São paradoxos de uma situação incerta em que, independentemente de a ômicron ser confirmada como mais perigosa ou não, a única certeza é que, a qualquer momento, pode aparecer uma variante mais mortífera ou resistente às vacinas —e isso tem muito mais chances de ocorrer em lugares com alta circulação do vírus e baixa taxa de vacinação. A variante delta surgiu na Índia e a ômicron na África do Sul, dois países com baixos índices de vacinação. Ambos apresentaram há um ano, na Organização Mundial do Comércio (OMC), uma proposta para garantir o acesso universal às vacinas: uma quebra temporária de patentes que permitisse compartilhar o conhecimento e assegurar a fabricação de frascos em grande escala para toda a população do planeta. A proposta deveria ser discutida novamente na 12ª Assembleia da OMC convocada em Genebra a partir de 30 de novembro. O fato de ter sido suspensa devido ao alerta da variante ômicron é uma má notícia. Já perdemos muito tempo.
Apesar de contar com o apoio de mais de 100 dos 164 países representados na OMC, entre eles os Estados Unidos, a proposta está paralisada pela oposição da União Europeia (UE) e de alguns países que exportam vacinas. Eles consideram que a atual regulação sobre licenças voluntárias é suficiente para aumentar a produção sem criar um precedente que colocaria em perigo a capacidade de inovação da indústria farmacêutica. O problema é que no ano que passou a fórmula defendida pela UE não foi uma alternativa real. Como afirmou a OMS, os países do G20 concentram 80% das vacinas produzidas até agora, ao passo que apenas 0,6% delas foram parar nos países de menor renda. Enquanto a Europa tem mais de 70% da população vacinada, a África tem apenas 7%.

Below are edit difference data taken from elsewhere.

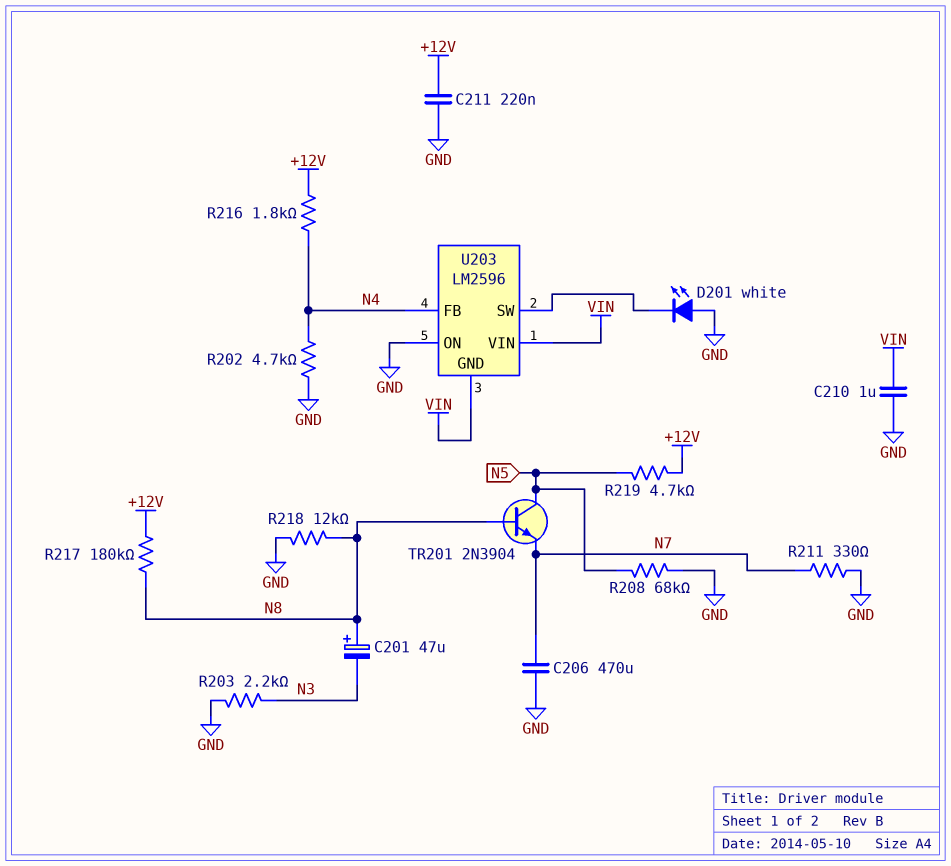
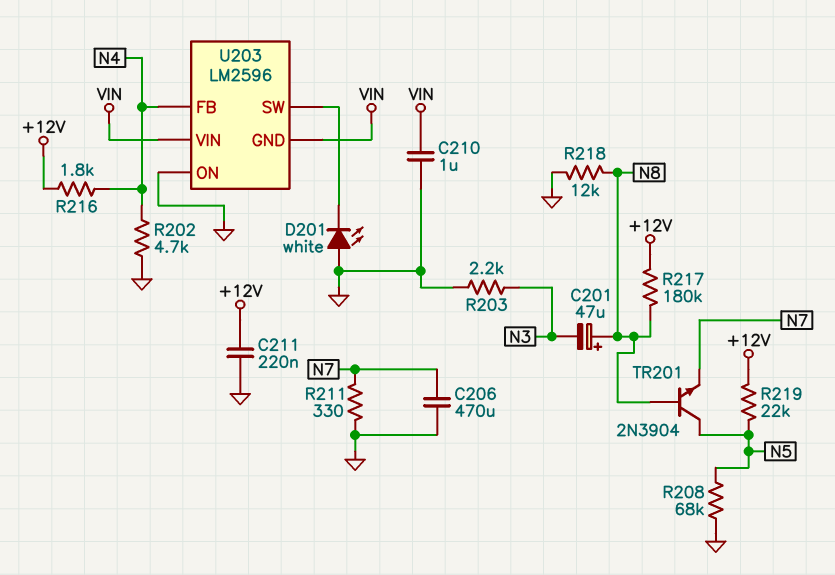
R219: 4.7k (+12V, N5) -> 22k (+12V, N5)

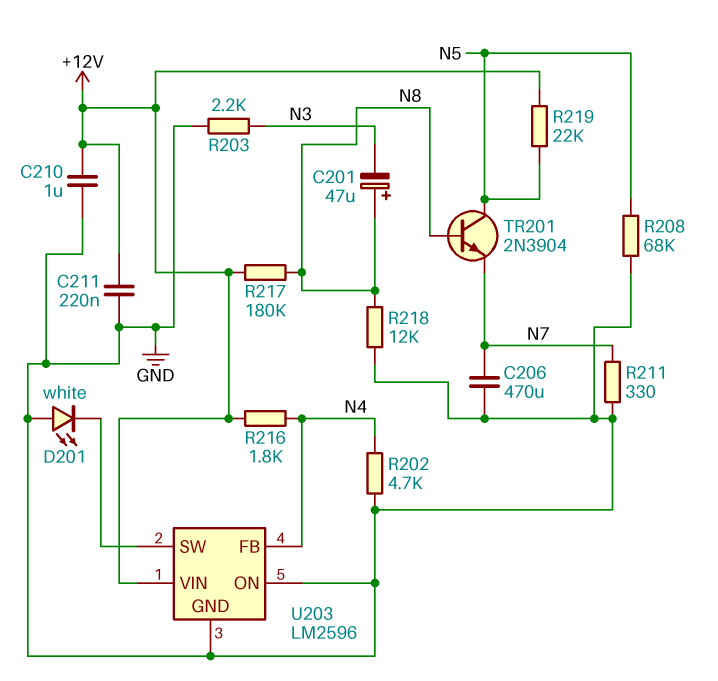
C210: 1uF (GND, VIN) -> 1uF (+12V, GND)
U203 pin GND: VIN -> GND
U203 pin VIN: VIN -> +12V

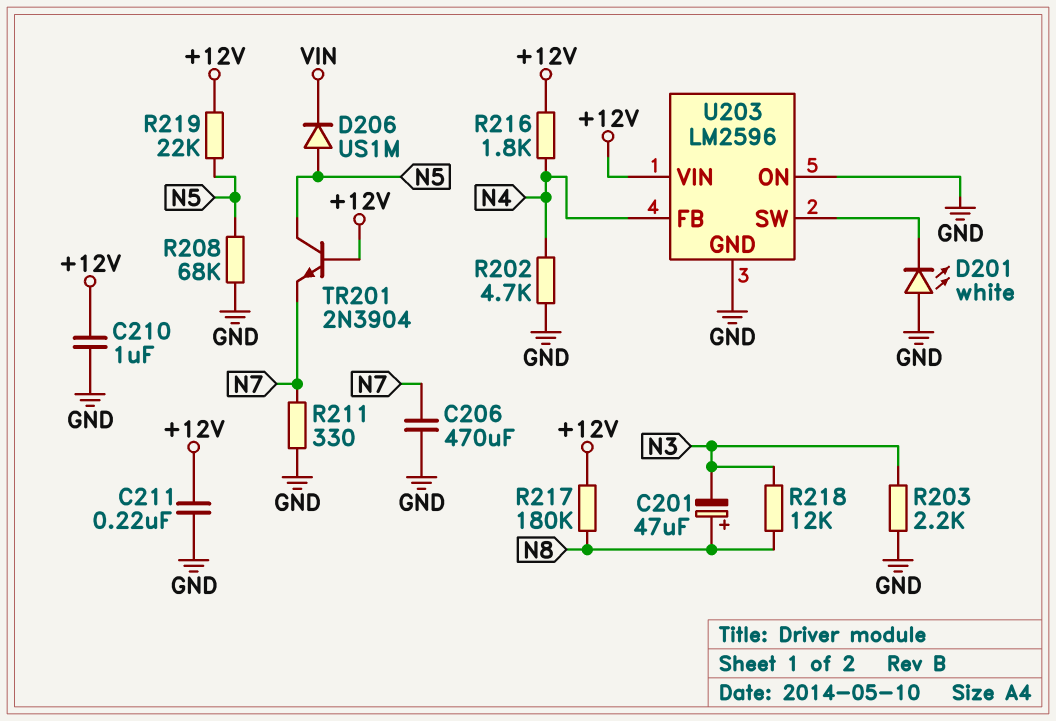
D206: none -> diode US1M (A N5, K VIN)
R218: 12k (GND, N8) -> 12k (N3, N8)
TR201: NPN 2N3904 (B N8, C N5, E N7) -> NPN 2N3904 (B +12V, C N5, E N7)

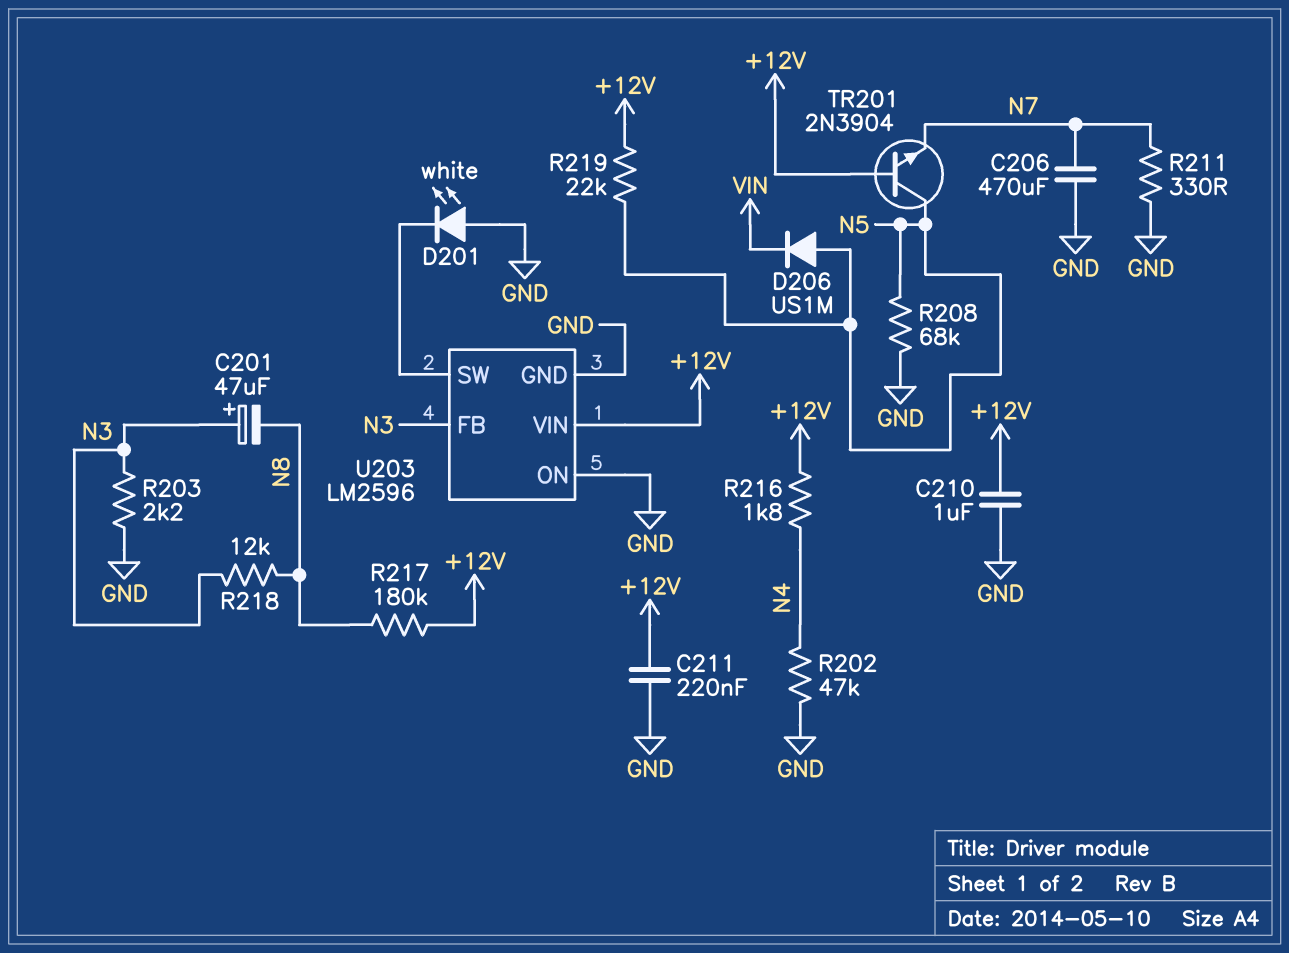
C201: 47uF (plus N8, minus N3) -> 47uF (plus N3, minus N8)
R202: 4.7k (GND, N4) -> 47k (GND, N4)
U203 pin FB: N4 -> N3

O altruísmo tampouco é capaz de atender às necessidades: o programa Covax, criado para facilitar vacinas aos países pobres, distribuiu apenas 550 milhões de doses dos dois bilhões que deveria entregar antes de 2021 chegar ao fim —uma cifra já insuficiente, pois só permitiria imunizar 20% da população mundial. A isenção de patentes pode ser complexa e sem dúvida traz consigo grandes dificuldades. No entanto, se não for articulada uma alternativa confiável de forma imediata, ela deveria ser explorada como remédio contra uma emergência global.